Runbook: App Runtime Billing Reconciliation Incident
Trigger
- User/operator report: app runtime charge is unexpected, missing, or duplicated.
- Billing UI/export shows mixed allocation and app-runtime rows that do not reconcile.
- Alert or log evidence indicates app-runtime metering drift, especially for control-plane components.
Required Context
correlation_id from API/UI error envelope or support ticket.
trace_id when present.
- Attribution identifiers when available:
org_id
project_id
app_instance_id
usage_source
control_plane_component
operating_mode
control_plane_scope
runtime_backend
- Confirm whether the dispute is:
- one app instance,
- one project,
- one tenant,
- or broad billing-worker degradation.
- Do not treat app-runtime usage as a separate billing system.
- all reconciliation must still flow through
usage_records and ledger_entries.
- If multiple app instances are impacted, freeze manual customer-facing adjustments until source attribution is verified.
Correlation-First Diagnosis
- Start in Loki with
correlation_id:
{service=~"gpuaas-(api|billing-worker|app-runtime-worker|webhook-worker)"} | json | correlation_id="<CORRELATION_ID>"
- If
app_instance_id is known, pivot on it:
{service=~"gpuaas-(api|billing-worker|app-runtime-worker)"} | json | app_instance_id="<APP_INSTANCE_ID>"
- Extract
trace_id and inspect Tempo for:
- app lifecycle call,
- outbox relay publish,
- billing worker handling,
- any webhook/payment follow-on if customer funding is involved.
- Confirm source attribution on affected usage rows:
usage_source = app_runtime
app_instance_id present
control_plane_component correct for control-plane cost
operating_mode, control_plane_scope, runtime_backend align with the instance
Reconciliation Checklist
- Missing usage row:
- app runtime activity happened, but no
usage_records row exists for the app_instance_id.
- Wrong source attribution:
- usage is recorded against
allocation when it should be app_runtime, or vice versa.
- Wrong attribution anchor:
project_id, app_instance_id, operating_mode, or control_plane_scope do not match the instance.
- Ledger mismatch:
- app-runtime
usage_records exist, but no corresponding debit/credit interpretation appears in customer-visible billing state.
- Control-plane classification drift:
control_plane_component is false for scheduler/head/control services that should meter separately.
Mitigation
- Fix the owning layer:
- metering emitter,
- attribution mapping,
- billing worker interpretation,
- or UI/filter/export path.
- Do not patch around drift by inventing app-runtime-only ledgers or manual hidden adjustments.
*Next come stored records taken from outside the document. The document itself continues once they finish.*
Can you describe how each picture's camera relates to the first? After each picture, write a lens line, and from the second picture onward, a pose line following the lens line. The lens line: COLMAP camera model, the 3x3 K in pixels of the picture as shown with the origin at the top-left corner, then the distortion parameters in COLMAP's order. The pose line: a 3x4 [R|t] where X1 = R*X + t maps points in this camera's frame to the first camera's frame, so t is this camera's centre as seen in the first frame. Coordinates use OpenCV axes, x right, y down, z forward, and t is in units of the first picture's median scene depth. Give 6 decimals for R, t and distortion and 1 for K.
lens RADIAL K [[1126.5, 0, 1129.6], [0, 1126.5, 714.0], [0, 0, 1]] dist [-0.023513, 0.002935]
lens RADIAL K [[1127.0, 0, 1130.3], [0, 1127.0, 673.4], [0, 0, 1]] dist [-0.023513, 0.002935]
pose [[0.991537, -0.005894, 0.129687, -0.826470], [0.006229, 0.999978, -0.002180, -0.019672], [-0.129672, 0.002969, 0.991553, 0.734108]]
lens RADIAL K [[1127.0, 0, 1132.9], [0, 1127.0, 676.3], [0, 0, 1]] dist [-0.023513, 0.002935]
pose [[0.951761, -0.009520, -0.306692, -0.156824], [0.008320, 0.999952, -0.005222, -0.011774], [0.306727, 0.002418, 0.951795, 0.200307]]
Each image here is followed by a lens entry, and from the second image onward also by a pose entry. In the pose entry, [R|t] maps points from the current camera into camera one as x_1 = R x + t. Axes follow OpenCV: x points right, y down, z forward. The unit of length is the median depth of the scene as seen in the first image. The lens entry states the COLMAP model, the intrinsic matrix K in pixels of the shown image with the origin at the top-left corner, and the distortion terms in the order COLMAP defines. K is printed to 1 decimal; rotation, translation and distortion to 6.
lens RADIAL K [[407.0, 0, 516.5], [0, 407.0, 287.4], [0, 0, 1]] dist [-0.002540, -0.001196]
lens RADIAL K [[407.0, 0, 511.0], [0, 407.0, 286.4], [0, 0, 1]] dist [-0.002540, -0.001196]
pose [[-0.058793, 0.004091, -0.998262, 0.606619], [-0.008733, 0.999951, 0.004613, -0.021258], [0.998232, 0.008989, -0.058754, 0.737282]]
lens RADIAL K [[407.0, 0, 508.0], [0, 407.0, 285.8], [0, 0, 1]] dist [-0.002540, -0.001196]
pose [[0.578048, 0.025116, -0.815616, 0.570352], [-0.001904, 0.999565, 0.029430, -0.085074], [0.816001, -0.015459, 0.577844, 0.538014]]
- If remediation needs data correction:
- use approved auditable reconciliation procedure,
- preserve
correlation_id linkage in incident notes and corrective records.
Recovery Criteria
- Mixed usage listing/export clearly distinguishes
allocation vs app_runtime.
app_instance_id-scoped usage rows reconcile with ledger-visible customer impact.
- Control-plane cost rows are explainable by
control_plane_component, operating_mode, control_plane_scope, and runtime_backend.
- No duplicate or missing customer-visible charges remain for impacted scope.
Evidence to Capture
- Incident timeline with
correlation_id and trace_id.
- Before/after query evidence for:
usage_records
ledger_entries
- app instance metadata (
app_instance_id, mode/scope/runtime backend)
- Customer-visible impact summary by tenant/project/app instance.
- Follow-up task for the owning layer if drift originated outside billing.